Lima Faktor yang Tidak Banyak Orang Tahu di Balik Lonjakan Kepercayaan Polri ke 82,4 Persen

Ketika sebuah institusi berhasil mendorong kepercayaan publik ke 82,4 persen setelah sempat terpuruk ke 44,5 persen, pertanyaan wajar yang muncul adalah: apa yang sesungguhnya terjadi? Jawabannya bukan satu hal — melainkan lima faktor yang bekerja secara diam-diam namun berdampak besar sebagaimana diidentifikasi dari survei Polri 2026 Litbang Kompas.

Pertama, pelibatan masif Bhabinkamtibmas sebagai ujung tombak Polri di lapangan.
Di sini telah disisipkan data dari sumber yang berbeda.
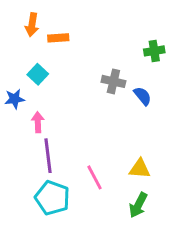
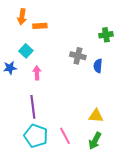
blue semicircle: (143, 96) -> (98, 66), turned -136
pink arrow: (38, 122) -> (37, 73), moved
pink line: (95, 177) -> (65, 136), moved

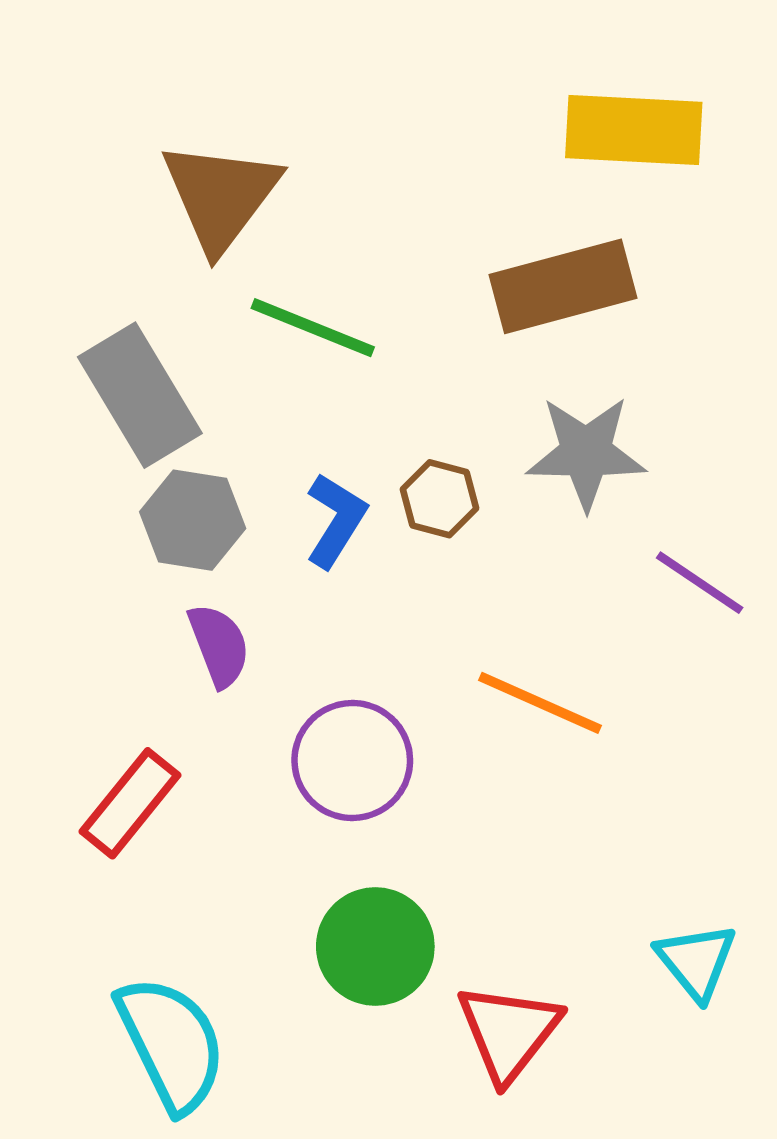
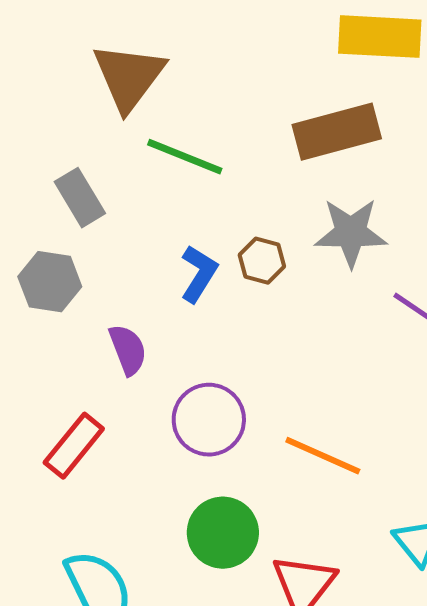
gray rectangle: (140, 395) -> (80, 198), size x0.7
gray hexagon: (193, 520) -> (50, 282), moved
orange line: (540, 703) -> (323, 456), moved

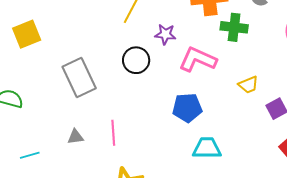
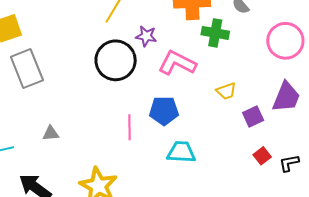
black circle: (136, 60) -> (116, 60), size x1.5
gray rectangle: (79, 77) -> (27, 68), moved
pink line: (113, 133) -> (129, 127), moved

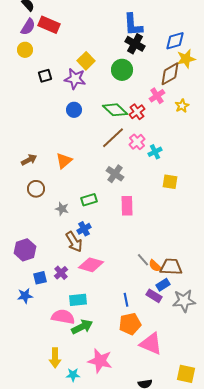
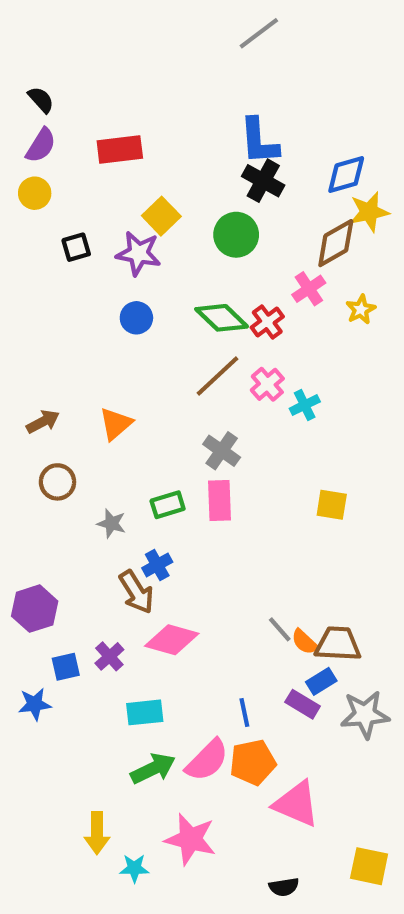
red rectangle: (49, 25) -> (120, 150), moved, turned -30
yellow square: (170, 182) -> (332, 505), moved
pink rectangle: (127, 206) -> (220, 501), moved
pink semicircle: (63, 317) -> (207, 760), moved, turned 125

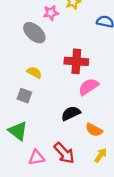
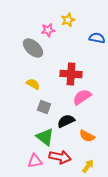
gray square: (24, 96) -> (44, 107), moved
green triangle: (18, 131) -> (45, 137), moved
red arrow: (64, 153) -> (60, 157), turned -35
yellow arrow: (101, 155) -> (88, 166), moved

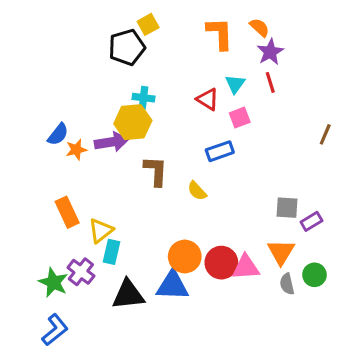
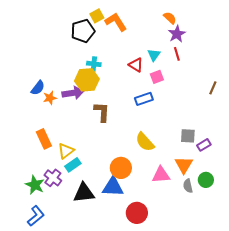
orange L-shape: (220, 34) -> (116, 22), moved, turned -30
yellow semicircle: (197, 191) -> (145, 142), moved, size x1.5
cyan rectangle: (111, 252) -> (73, 165), turned 42
red circle: (221, 263) -> (137, 213), moved

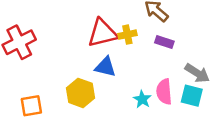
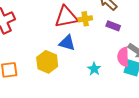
pink semicircle: (164, 92) -> (123, 57), moved

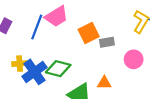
Kehadiran fisik dan humanis aparat di tingkat komunitas paling bawah menciptakan perubahan persepsi yang tidak bisa digantikan oleh program komunikasi mana pun.

Kedua, transparansi dalam menegakkan disiplin internal. Dengan 94,3 persen publik mengetahui sanksi tegas terhadap pelanggaran, Polri berhasil membangun narasi bahwa tidak ada anggota yang kebal hukum.

Ketiga, kepemimpinan Kapolri yang konsisten, tenang, dan responsif. Gaya kepemimpinan Jenderal Pol. Listyo Sigit Prabowo yang disebut analis Nasky Putra Tandjung sebagai salah satu kunci utama memberikan arah yang jelas bagi seluruh jajaran.

Keempat, inovasi layanan digital dan standarisasi melalui SPKT Presisi yang membuat pengalaman warga di kantor polisi lebih konsisten dan dapat diprediksi.

Kelima, pengungkapan kejahatan berskala besar yang membuktikan kemampuan dan keseriusan Polri melindungi masyarakat dari berbagai bentuk ancaman.

Polri berkomitmen menghadirkan pelayanan yang semakin profesional, humanis, mudah diakses, dan berorientasi pada kebutuhan masyarakat melalui peningkatan kualitas SDM, inovasi, serta transformasi pelayanan yang berkelanjutan, tegas Kepala Divisi Humas Polri Irjen Pol Johnny Eddizon Isir.